■ **REQUIREMENT**
Return all of the items below unchanged, line for line.

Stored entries
--- BEGIN ---

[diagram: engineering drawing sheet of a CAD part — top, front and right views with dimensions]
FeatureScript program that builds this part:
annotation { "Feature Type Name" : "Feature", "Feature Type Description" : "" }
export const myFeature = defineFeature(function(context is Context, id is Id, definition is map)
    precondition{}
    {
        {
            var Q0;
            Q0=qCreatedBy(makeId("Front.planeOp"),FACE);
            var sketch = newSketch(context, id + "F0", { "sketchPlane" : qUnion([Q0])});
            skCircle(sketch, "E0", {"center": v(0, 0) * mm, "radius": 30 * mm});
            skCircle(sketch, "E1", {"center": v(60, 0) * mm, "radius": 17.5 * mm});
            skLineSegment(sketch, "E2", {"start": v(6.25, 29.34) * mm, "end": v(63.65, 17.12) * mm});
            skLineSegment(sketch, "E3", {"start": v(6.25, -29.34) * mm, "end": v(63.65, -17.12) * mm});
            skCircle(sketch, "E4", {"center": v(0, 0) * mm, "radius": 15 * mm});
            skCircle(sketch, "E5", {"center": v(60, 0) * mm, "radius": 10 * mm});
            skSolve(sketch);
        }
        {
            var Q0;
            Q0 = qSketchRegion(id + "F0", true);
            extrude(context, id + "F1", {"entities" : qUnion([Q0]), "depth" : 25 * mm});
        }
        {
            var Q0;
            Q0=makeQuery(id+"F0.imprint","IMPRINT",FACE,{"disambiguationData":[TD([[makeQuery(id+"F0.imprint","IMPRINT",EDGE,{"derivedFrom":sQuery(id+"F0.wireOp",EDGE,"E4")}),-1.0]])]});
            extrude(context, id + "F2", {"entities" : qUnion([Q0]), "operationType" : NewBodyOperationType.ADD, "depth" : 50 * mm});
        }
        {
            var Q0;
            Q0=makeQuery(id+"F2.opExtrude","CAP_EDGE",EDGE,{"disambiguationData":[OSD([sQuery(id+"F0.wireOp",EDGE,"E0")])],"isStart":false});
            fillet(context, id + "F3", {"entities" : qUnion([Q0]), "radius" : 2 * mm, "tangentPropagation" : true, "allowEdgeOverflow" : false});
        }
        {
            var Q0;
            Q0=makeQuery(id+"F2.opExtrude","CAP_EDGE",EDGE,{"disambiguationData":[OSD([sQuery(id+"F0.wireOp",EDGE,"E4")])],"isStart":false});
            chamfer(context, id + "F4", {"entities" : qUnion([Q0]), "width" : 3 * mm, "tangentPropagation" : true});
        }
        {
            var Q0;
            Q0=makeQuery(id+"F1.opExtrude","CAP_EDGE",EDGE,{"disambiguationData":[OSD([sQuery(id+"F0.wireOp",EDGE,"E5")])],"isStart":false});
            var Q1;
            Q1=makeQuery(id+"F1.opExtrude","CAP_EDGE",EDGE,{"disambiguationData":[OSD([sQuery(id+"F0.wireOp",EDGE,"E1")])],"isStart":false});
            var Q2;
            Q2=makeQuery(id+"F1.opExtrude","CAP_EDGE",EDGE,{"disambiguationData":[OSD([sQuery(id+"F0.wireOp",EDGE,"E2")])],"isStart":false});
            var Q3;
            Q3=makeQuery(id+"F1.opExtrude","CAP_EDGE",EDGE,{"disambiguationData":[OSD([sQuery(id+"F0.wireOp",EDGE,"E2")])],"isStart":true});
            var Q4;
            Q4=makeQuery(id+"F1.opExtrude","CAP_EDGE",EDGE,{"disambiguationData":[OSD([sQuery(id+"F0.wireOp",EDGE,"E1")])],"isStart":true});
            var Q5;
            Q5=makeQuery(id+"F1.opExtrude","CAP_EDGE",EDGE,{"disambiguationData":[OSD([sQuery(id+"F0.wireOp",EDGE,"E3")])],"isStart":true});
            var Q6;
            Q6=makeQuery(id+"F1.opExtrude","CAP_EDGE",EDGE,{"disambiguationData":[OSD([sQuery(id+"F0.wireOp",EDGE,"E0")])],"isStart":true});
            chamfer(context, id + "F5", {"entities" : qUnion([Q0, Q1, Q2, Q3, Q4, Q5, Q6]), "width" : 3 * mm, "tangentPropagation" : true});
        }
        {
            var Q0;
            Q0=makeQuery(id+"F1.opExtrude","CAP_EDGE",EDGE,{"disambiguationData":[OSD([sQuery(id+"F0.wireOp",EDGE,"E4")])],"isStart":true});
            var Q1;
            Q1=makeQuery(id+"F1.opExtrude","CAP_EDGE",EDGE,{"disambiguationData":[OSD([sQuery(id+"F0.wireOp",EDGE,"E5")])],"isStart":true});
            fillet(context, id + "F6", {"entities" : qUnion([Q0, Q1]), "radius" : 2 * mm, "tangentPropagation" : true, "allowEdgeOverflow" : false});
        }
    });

--- END ---

■ **SOLUTION**
[diagram: engineering drawing sheet of a CAD part — top, front and right views with dimensions]
FeatureScript program that builds this part:
annotation { "Feature Type Name" : "Feature", "Feature Type Description" : "" }
export const myFeature = defineFeature(function(context is Context, id is Id, definition is map)
    precondition{}
    {
        {
            var Q0;
            Q0=qCreatedBy(makeId("Front.planeOp"),FACE);
            var sketch = newSketch(context, id + "F0", { "sketchPlane" : qUnion([Q0])});
            skCircle(sketch, "E0", {"center": v(0, 0) * mm, "radius": 30 * mm});
            skCircle(sketch, "E1", {"center": v(60, 0) * mm, "radius": 17.5 * mm});
            skLineSegment(sketch, "E2", {"start": v(6.25, 29.34) * mm, "end": v(63.65, 17.12) * mm});
            skLineSegment(sketch, "E3", {"start": v(6.25, -29.34) * mm, "end": v(63.65, -17.12) * mm});
            skCircle(sketch, "E4", {"center": v(0, 0) * mm, "radius": 15 * mm});
            skCircle(sketch, "E5", {"center": v(60, 0) * mm, "radius": 10 * mm});
            skSolve(sketch);
        }
        {
            var Q0;
            Q0 = qSketchRegion(id + "F0", true);
            extrude(context, id + "F1", {"entities" : qUnion([Q0]), "depth" : 25 * mm});
        }
        {
            var Q0;
            Q0=makeQuery(id+"F0.imprint","IMPRINT",FACE,{"disambiguationData":[TD([[makeQuery(id+"F0.imprint","IMPRINT",EDGE,{"derivedFrom":sQuery(id+"F0.wireOp",EDGE,"E4")}),-1.0]])]});
            extrude(context, id + "F2", {"entities" : qUnion([Q0]), "operationType" : NewBodyOperationType.ADD, "depth" : 50 * mm});
        }
        {
            var Q0;
            Q0=makeQuery(id+"F2.opExtrude","CAP_EDGE",EDGE,{"disambiguationData":[OSD([sQuery(id+"F0.wireOp",EDGE,"E0")])],"isStart":false});
            fillet(context, id + "F3", {"entities" : qUnion([Q0]), "radius" : 2 * mm, "tangentPropagation" : true, "allowEdgeOverflow" : false});
        }
        {
            var Q0;
            Q0=makeQuery(id+"F2.opExtrude","CAP_EDGE",EDGE,{"disambiguationData":[OSD([sQuery(id+"F0.wireOp",EDGE,"E4")])],"isStart":false});
            chamfer(context, id + "F4", {"entities" : qUnion([Q0]), "width" : 3 * mm, "tangentPropagation" : true});
        }
        {
            var Q0;
            Q0=makeQuery(id+"F1.opExtrude","CAP_EDGE",EDGE,{"disambiguationData":[OSD([sQuery(id+"F0.wireOp",EDGE,"E5")])],"isStart":false});
            var Q1;
            Q1=makeQuery(id+"F1.opExtrude","CAP_EDGE",EDGE,{"disambiguationData":[OSD([sQuery(id+"F0.wireOp",EDGE,"E1")])],"isStart":false});
            var Q2;
            Q2=makeQuery(id+"F1.opExtrude","CAP_EDGE",EDGE,{"disambiguationData":[OSD([sQuery(id+"F0.wireOp",EDGE,"E2")])],"isStart":false});
            var Q3;
            Q3=makeQuery(id+"F1.opExtrude","CAP_EDGE",EDGE,{"disambiguationData":[OSD([sQuery(id+"F0.wireOp",EDGE,"E2")])],"isStart":true});
            var Q4;
            Q4=makeQuery(id+"F1.opExtrude","CAP_EDGE",EDGE,{"disambiguationData":[OSD([sQuery(id+"F0.wireOp",EDGE,"E1")])],"isStart":true});
            var Q5;
            Q5=makeQuery(id+"F1.opExtrude","CAP_EDGE",EDGE,{"disambiguationData":[OSD([sQuery(id+"F0.wireOp",EDGE,"E3")])],"isStart":true});
            var Q6;
            Q6=makeQuery(id+"F1.opExtrude","CAP_EDGE",EDGE,{"disambiguationData":[OSD([sQuery(id+"F0.wireOp",EDGE,"E0")])],"isStart":true});
            chamfer(context, id + "F5", {"entities" : qUnion([Q0, Q1, Q2, Q3, Q4, Q5, Q6]), "width" : 3 * mm, "tangentPropagation" : true});
        }
        {
            var Q0;
            Q0=makeQuery(id+"F1.opExtrude","CAP_EDGE",EDGE,{"disambiguationData":[OSD([sQuery(id+"F0.wireOp",EDGE,"E4")])],"isStart":true});
            var Q1;
            Q1=makeQuery(id+"F1.opExtrude","CAP_EDGE",EDGE,{"disambiguationData":[OSD([sQuery(id+"F0.wireOp",EDGE,"E5")])],"isStart":true});
            fillet(context, id + "F6", {"entities" : qUnion([Q0, Q1]), "radius" : 2 * mm, "tangentPropagation" : true, "allowEdgeOverflow" : false});
        }
    });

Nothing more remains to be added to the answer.